▶ _Source records_
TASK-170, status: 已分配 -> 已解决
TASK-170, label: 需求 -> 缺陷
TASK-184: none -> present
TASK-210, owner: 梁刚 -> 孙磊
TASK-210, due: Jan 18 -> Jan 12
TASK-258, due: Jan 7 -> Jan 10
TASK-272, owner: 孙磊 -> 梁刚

* * *

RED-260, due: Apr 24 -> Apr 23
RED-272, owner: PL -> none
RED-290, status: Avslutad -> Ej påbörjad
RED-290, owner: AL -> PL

▶ _What this task involves_
Where a line in the listing above includes the string "owner", copy that line.

▶ _Solution below_
TASK-210, owner: 梁刚 -> 孙磊
TASK-272, owner: 孙磊 -> 梁刚
RED-272, owner: PL -> none
RED-290, owner: AL -> PL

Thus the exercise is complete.